● Dataset extract:
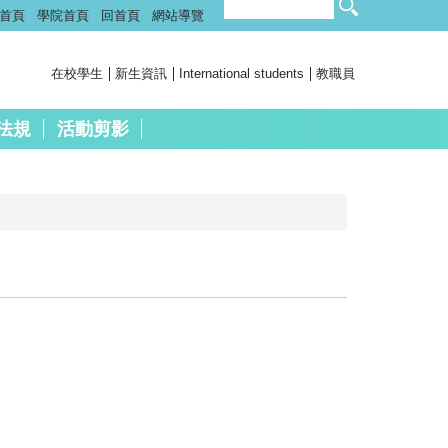
首頁
學院首頁
回首頁
網站導覽
在校學生
新生資訊
International students
教職員
法規
活動剪影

● Activity: Take each line from the records and copy it unchanged, leaving images out.

● Solved exercise:
首頁
學院首頁
回首頁
網站導覽
在校學生
新生資訊
International students
教職員
法規
活動剪影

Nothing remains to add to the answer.